2014年8月17日日曜日

8月16日TBS「報道特集」で知った:ドイツ人の覚悟

嘘か真か知らぬがドイツ人は比較的親日的で、日本人もドイツが好きな人が多いと聞く。短い人生の為か、はたまたほかの理由があったのか定かでないが、残念ながらヨーロッパに行く機会が無かったし、又ヨーロッパ諸国の人と個人的に付き合う機会にも恵まれなかった。所詮は本や映画くらいからの知識が関の山なので、個人的に好きとか嫌いとかは言えない。何となく思うのは、子供の頃に憧れたカメラの「ライカ」が象徴する工業技術先進国であることぐらいだろう。これだけ国産自動車が進歩した現代でも、未だにドイツ製自動車の神話めいたものを信じている人も多いようだ。

更に特筆すべきはヒトラーに率いられたナチス党の存在で、それこそ子供の頃には、世界で最強の陸海空軍を要する軍事国家であり、日本は見倣わなくてはいけないと思っていた。講談社の絵本で、その偉人ぶりを何度も読んだのか読み聞かされたかした記憶がある。我ながら馬鹿な話であるが、子供の頃に刷り込まれたものは、拭い切るのになかなか手間が掛かるもののようで、学生時代碌に歴史も勉強せずにいたことと相俟って、就職試験の時に尊敬する人として「ナポレオン」と「ヒトラー」と書いた記憶がある。恥ずかしい限りである。

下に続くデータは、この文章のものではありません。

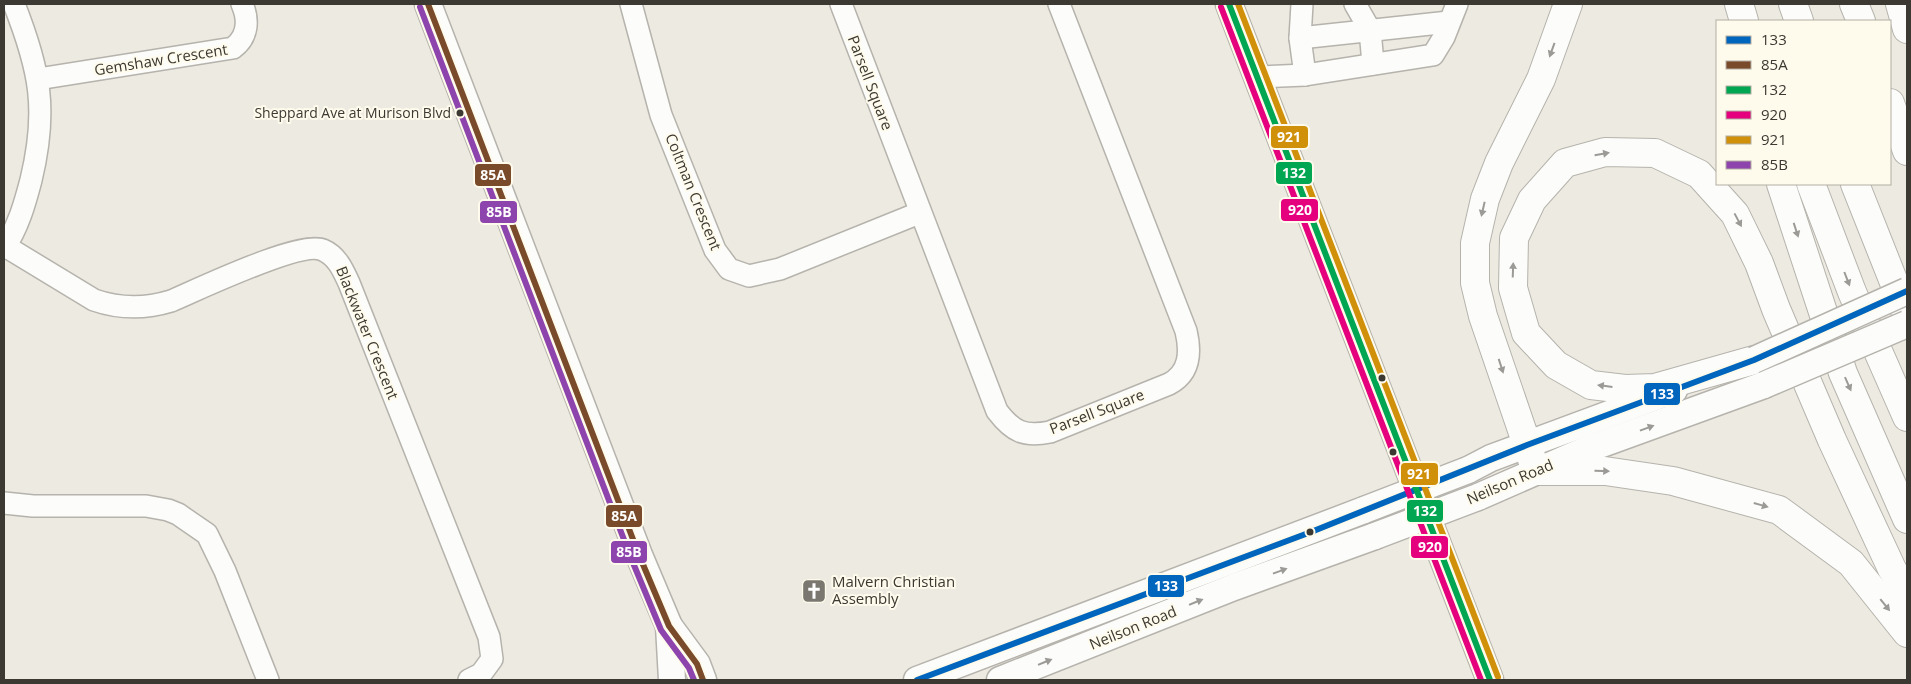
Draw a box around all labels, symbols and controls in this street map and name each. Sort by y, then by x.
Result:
legend [1716,20,1891,185]
text: 133 [1761,29,1787,49]
street label: Parsell Square [844,32,898,133]
street label: Gemshaw Crescent [93,39,229,79]
one-way arrow [1548,42,1555,57]
text: 85A [1761,54,1788,74]
text: 132 [1761,79,1787,99]
place label: Sheppard Ave at Murison Blvd [254,103,451,122]
text: 920 [1761,104,1787,124]
marker: Sheppard Ave at Murison Blvd [455,108,465,118]
line badge: 921 [1270,125,1309,149]
text: 921 [1277,127,1301,146]
text: 921 [1761,129,1787,149]
street label: Coltman Crescent [661,130,726,253]
one-way arrow [1595,149,1611,157]
text: 85B [1761,154,1788,174]
line badge: 132 [1275,161,1313,185]
line badge: 85A [474,163,512,187]
text: 132 [1282,163,1306,182]
text: 85A [480,165,506,184]
line badge: 920 [1280,198,1319,222]
line badge: 85B [479,200,518,224]
text: 920 [1288,200,1312,219]
one-way arrow [1478,201,1486,217]
text: 85B [486,202,512,221]
one-way arrow [1734,213,1742,228]
one-way arrow [1793,223,1801,238]
one-way arrow [1510,262,1518,278]
street label: Blackwater Crescent [332,263,404,402]
one-way arrow [1844,271,1851,286]
one-way arrow [1497,359,1505,374]
unlabelled marker [1377,373,1387,383]
one-way arrow [1845,377,1853,391]
one-way arrow [1596,382,1612,390]
line badge: 133 [1643,382,1681,406]
street label: Parsell Square [1046,384,1147,438]
text: 133 [1650,384,1674,403]
one-way arrow [1639,424,1654,431]
unlabelled marker [1388,447,1398,457]
street label: Neilson Road [1463,454,1556,508]
line badge: 921 [1400,462,1439,486]
text: 921 [1407,464,1431,483]
one-way arrow [1595,468,1611,476]
line badge: 132 [1406,499,1444,523]
text: 132 [1413,501,1437,520]
one-way arrow [1753,501,1768,509]
line badge: 85A [605,504,643,528]
text: 85A [611,506,637,525]
unlabelled marker [1305,527,1315,537]
line badge: 920 [1410,535,1449,559]
text: 920 [1418,537,1442,556]
line badge: 85B [610,540,648,564]
text: 85B [616,542,642,561]
one-way arrow [1273,567,1288,575]
place label: Malvern Christian Assembly [832,571,955,608]
line badge: 133 [1147,574,1185,598]
text: 133 [1154,576,1178,595]
church icon: Malvern Christian Assembly [801,578,827,604]
one-way arrow [1189,598,1204,606]
one-way arrow [1880,599,1891,612]
street label: Neilson Road [1086,601,1179,654]
one-way arrow [1038,658,1053,665]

先の大戦時には同盟国だったこともあり、我が国では現在と同じで国を挙げて、即ち政府もマスコミ界も懸命に提灯をつけていたのだろう。ドイツに於ける敗戦の影響は、国家が4分(正確に言えば8分割らしい)されてしまったのだから、日本以上に悲惨であった可能性もある。その時点から40数年の歳月をかけて統一ドイツ国家を再建し、詳しいことは知らないので的が外れているかもしれぬが、現在メルケル首相が率いるドイツはヨーロッパ連合のリーダー的国家としての位置にあるように見える。

兎に角、事の善悪は別にしても、日本人には日本人特有の性格みたいものがあり、これを国柄と言うことにすれば、何処の国にもそれはあるだろう。ドイツ人の場合、何となく打たれ強くて頑固で几帳面なところが一つの特徴ではないかと勝手に思ったりしている。2度に亘る世界大戦での敗北にめげず、再軍備の挙句に現在では国連の要請でアフガニスタンにも兵を出して、戦死者数十名を出しながら、歯を食いしばって頑張っている(撤兵要求を出したとも聞いているので、或いは既に撤兵しているのかもしれない)。

事情に疎いのに下らぬことを長々書いてしまったが、ドイツ人の戦争とか軍隊に対する考えは我が国とは随分異なりそうである。誤解があってはいけないので敢えて書き添えるが、ドイツ人の考え方を全面的に肯定するつもりは全く無い。ではあるが、昨夜18時からTBS「報道特集」を見て、戦争に対する理解の程度(深さ)が全く異なっていることに気が付いた。どこが違うかと言えば、歴史的事実をドイツ人からすれば全く不都合なことを含め、国を挙げて直視することが当たり前になっていることである。

特にユダヤ人に対する迫害の事実を地域社会全体で隠そうとしていない(ユダヤ人迫害の痕跡を忘れないために、態々公園など人の目につきやすい場所に、当時のユダヤ人差別の告知看板のレプリカを以て明示したりしている)。もちろん子供たちに対しても、小学校教育の現場で、迫害を受けたユダヤ人を招き過去の事を強烈に印象付ける授業があり、番組の中心レポートになっている。番組の狙いは、沖縄竹富町の教科書選定に絡む政府の干渉を非難するものであった。

日本の現政府は特にその傾向が強いが、国家が国民に上にあることから、教科書は国家が下げ渡すものとの考えが強い(竹富町では文科省の意に沿わない教科書を選択したため、教科書に対する補助金を打ち切らている)。ドイツは教科書は教師たちが熟慮協議の上選ぶべきもので、いつまで持つか分からない政府が容喙する余地は全く無いようである。歴史の事実を直視することは言うは易いが、相当の覚悟が要りそうだと改めて思った。